Well, he had been in the wars, hadn’t he? He had been lost for three years. He must have been terribly injured, not to know himself for that long. Terrible things could age a man.
This new Blackdown was unsettling. The distance in his eyes had suddenly become a nearness that seemed to sear right through her. The strength she had felt in his arms when he helped her into the saddle. He was grown.
As was she. Twenty-two. Almost on the shelf, that’s how grown she was.
In other words, the years had flown. Time had passed. There was nothing strange in that.
Yet there was something off-kilter. Time had passed, but it had passed wrongly. Blackdown looked older than he should. And she, who had never seen the world, never been to a ball more grand than an impromptu minuet at a neighbor’s—she realized, in his presence, that she had not ever truly stepped across the thresh
old into adulthood, despite being too old to be young.
All her problems seemed to be about time.

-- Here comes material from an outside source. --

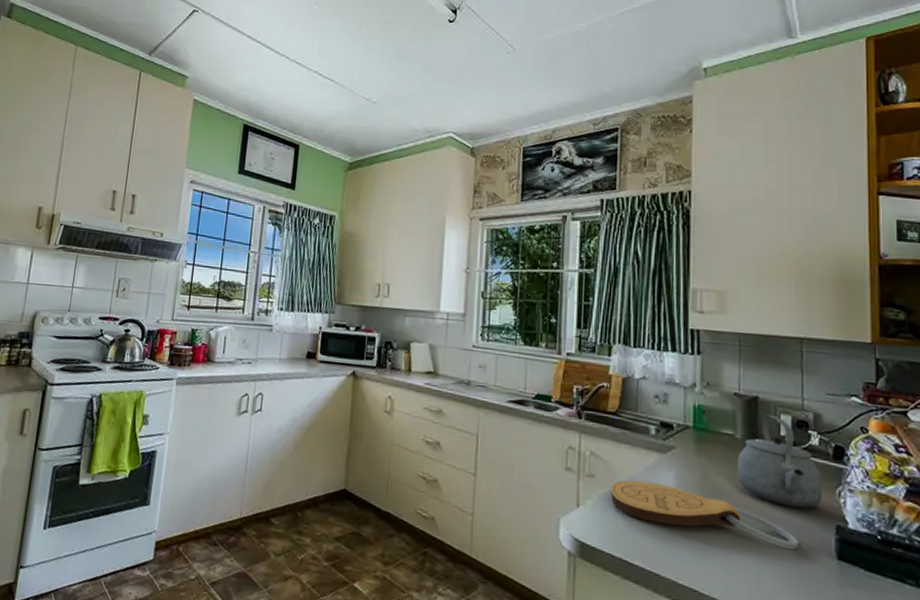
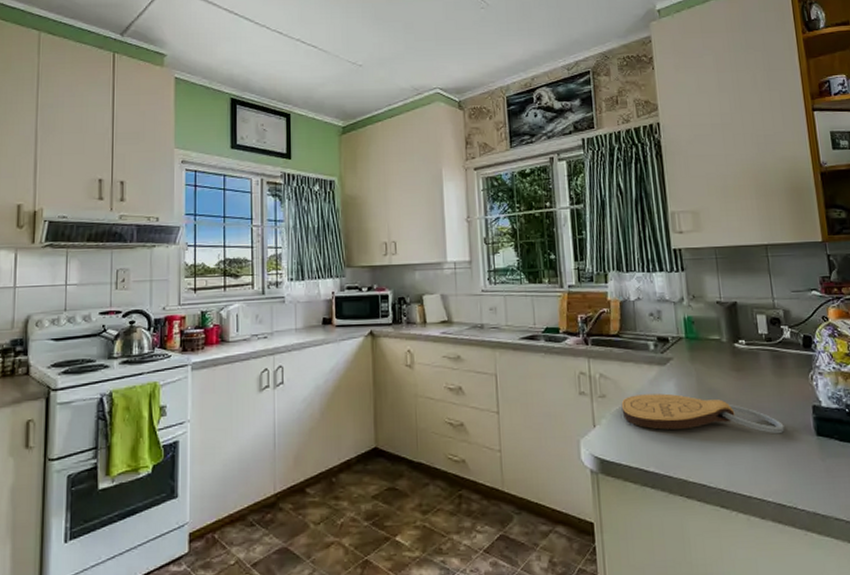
tea kettle: present [737,414,822,508] -> none [725,316,799,396]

She ducked her head to avoid a low-hanging bough. Do not borrow trouble from tomorrow. That had been Grandfather’s motto, and look what good it had done. It turned out that yesterday’s trouble had been brewing in Stoke Canon ever since she’d arrived. Some suspicion of her mother’s virtue, long buried, but ready to burst forth. The chicken-and-the-egg conundrum. Was she bad because her mother was bad, or was her poor dead mother being vilified only now that the daughter was in trouble?

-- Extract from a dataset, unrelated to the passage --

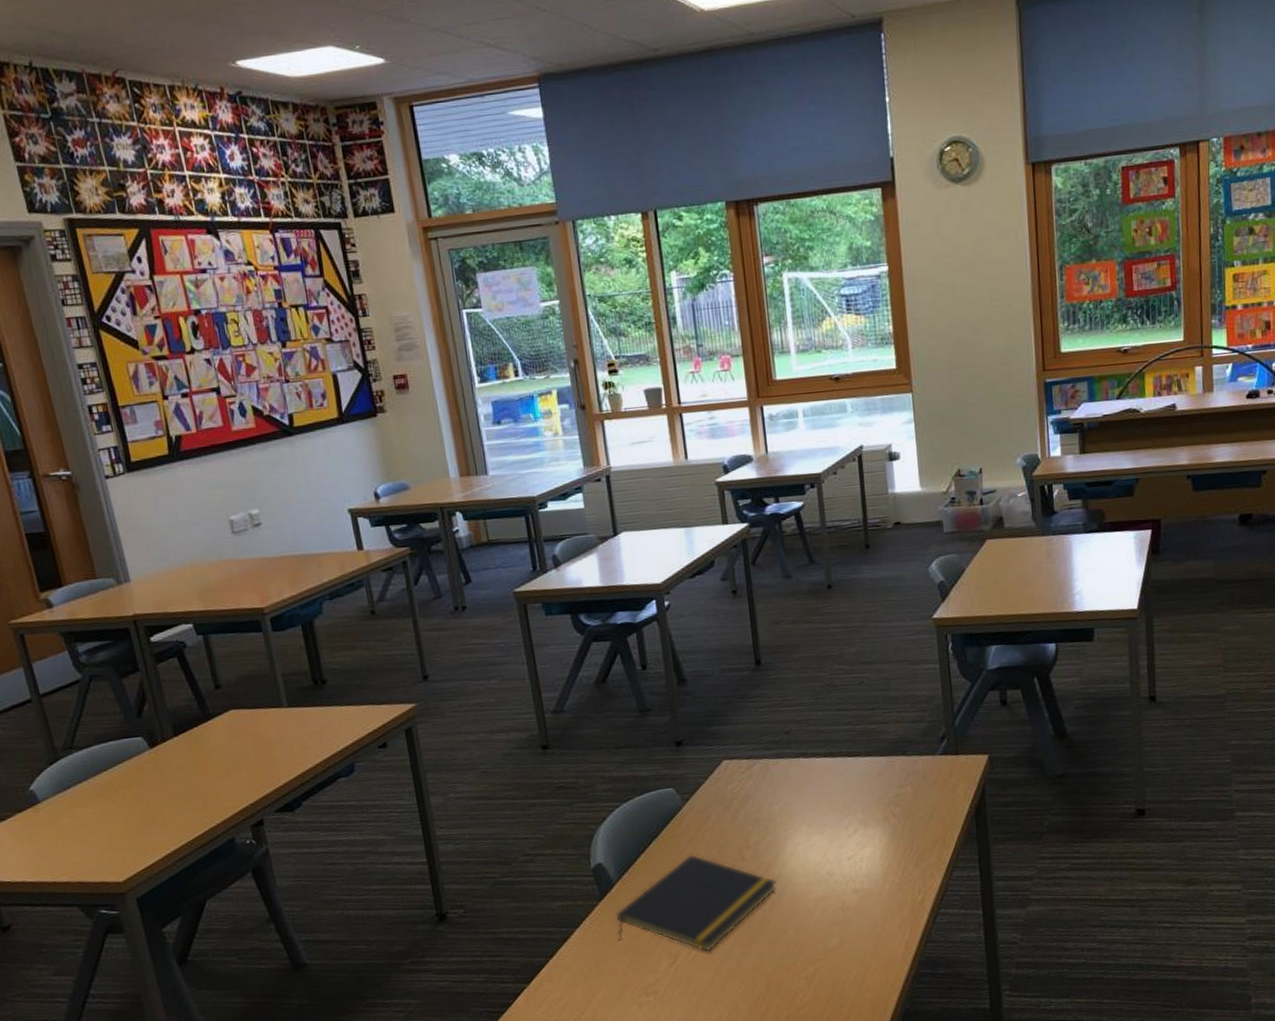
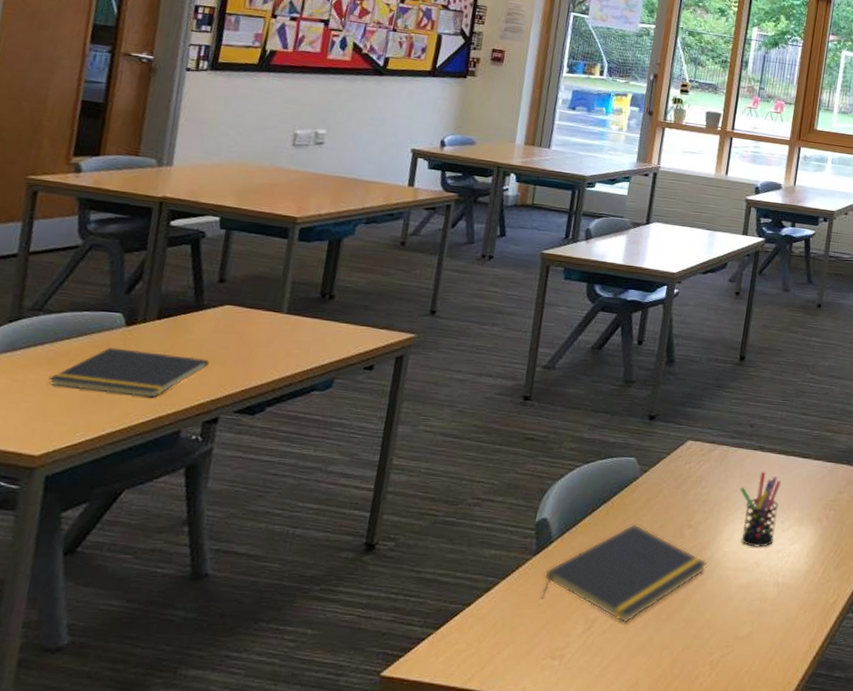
notepad: none [104,766,236,817] -> present [49,347,209,398]
pen holder: none [791,778,841,858] -> present [740,471,782,548]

Julia laughed bitterly. Because now she was, indeed, living down to her reputation. She had, after all, agreed to meet Blackdown again tomorrow. Julia would be the first to admit that she had been raised largely by accident, but it was wrong for a young woman to sneak off and meet a man alone in the woods. Even she knew that much about propriety.
As for Falcott, he was no paragon. He had put his ungloved hand on hers, when she reached up for her pommel, then left it there for ages. And then when he had tossed her up, for just a moment that hand had rested on her leg. She had looked at his hand, both times. The ring that had looked too big when he was young now suited his strength exactly. His hand was beautiful. More beautiful than the rest of him.

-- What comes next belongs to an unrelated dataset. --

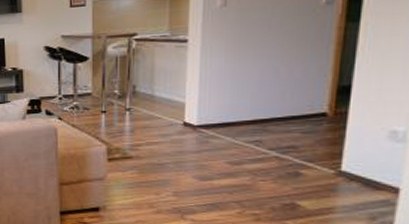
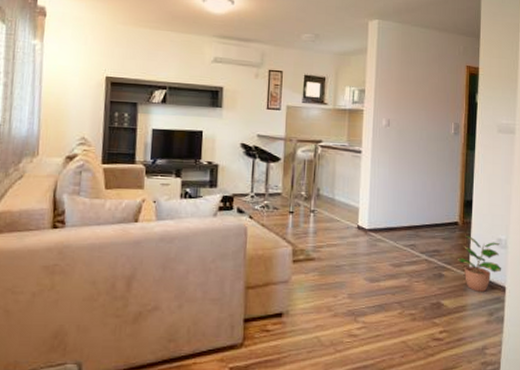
potted plant: none [322,127,396,193] -> present [456,235,502,292]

Did he believe she was Eamon’s mistress?
Marigold emerged from the woods and broke, unasked, into a trot. Julia welcomed the jolting gait. Maybe it would bring her back to herself. Because it didn’t matter what the marquess thought. What mattered was that she now had an invitation to Falcott House, the invitation that she desperately needed. The grandeur of his title and his home, the unquestionable virtue of his sister and her chaperonage—her honor would be salvaged. All she had to do was find a way to leave Castle Dar.
* * *
“So. You disobey me.” Eamon stood in the doorway, watching her climb the steps.